▸ What you have to do: I'd like every entry transcribed word for word, with no pictures.

Given records START

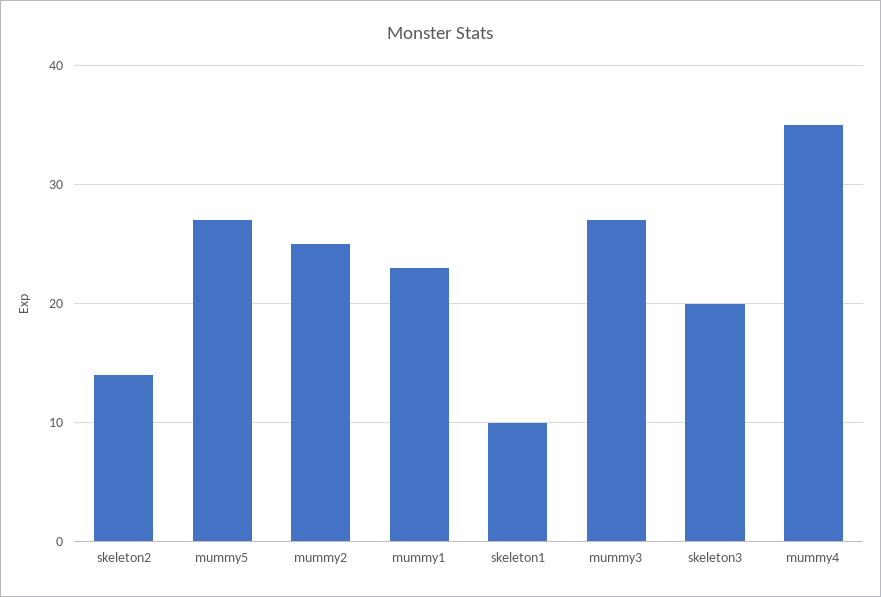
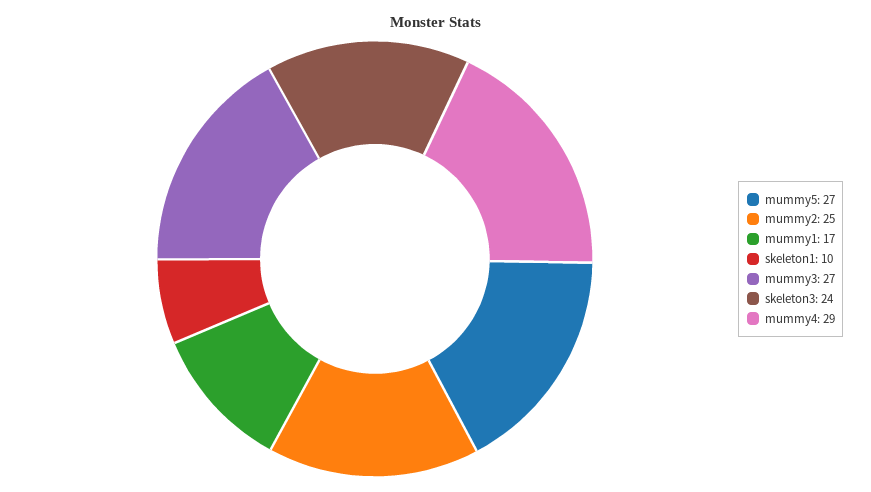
  {
-   "skeleton2": 14,
    "mummy5": 27,
    "mummy2": 25,
-   "mummy1": 23,
+   "mummy1": 17,
    "skeleton1": 10,
    "mummy3": 27,
-   "skeleton3": 20,
+   "skeleton3": 24,
-   "mummy4": 35
+   "mummy4": 29
  }

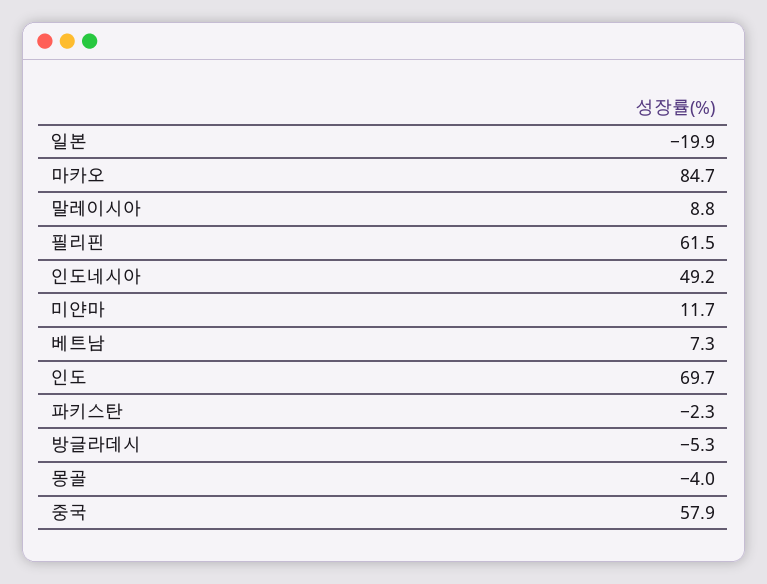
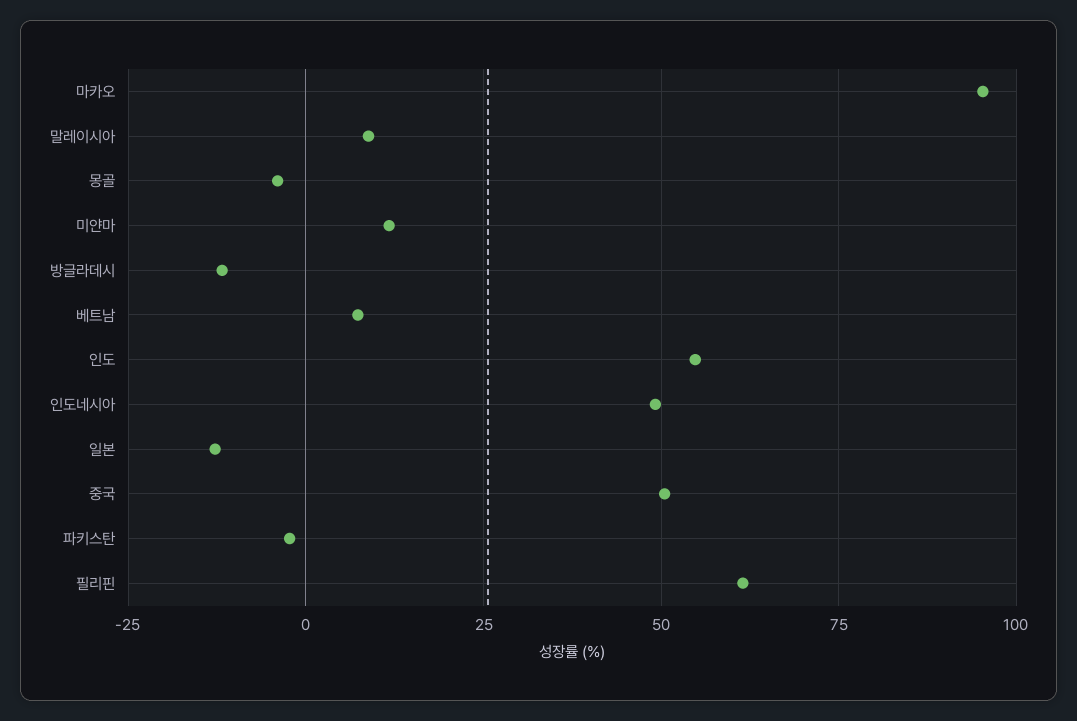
  {
-   "일본": -19.9,
+   "일본": -12.5,
-   "마카오": 84.7,
+   "마카오": 95,
    "말레이시아": 8.8,
    "필리핀": 61.5,
    "인도네시아": 49.2,
    "미얀마": 11.7,
    "베트남": 7.3,
-   "인도": 69.7,
+   "인도": 55,
    "파키스탄": -2.3,
-   "방글라데시": -5.3,
+   "방글라데시": -12.5,
    "몽골": -4,
-   "중국": 57.9
+   "중국": 50
  }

Given records END

▸ Result of this exercise:
  {
-   "skeleton2": 14,
    "mummy5": 27,
    "mummy2": 25,
-   "mummy1": 23,
+   "mummy1": 17,
    "skeleton1": 10,
    "mummy3": 27,
-   "skeleton3": 20,
+   "skeleton3": 24,
-   "mummy4": 35
+   "mummy4": 29
  }

  {
-   "일본": -19.9,
+   "일본": -12.5,
-   "마카오": 84.7,
+   "마카오": 95,
    "말레이시아": 8.8,
    "필리핀": 61.5,
    "인도네시아": 49.2,
    "미얀마": 11.7,
    "베트남": 7.3,
-   "인도": 69.7,
+   "인도": 55,
    "파키스탄": -2.3,
-   "방글라데시": -5.3,
+   "방글라데시": -12.5,
    "몽골": -4,
-   "중국": 57.9
+   "중국": 50
  }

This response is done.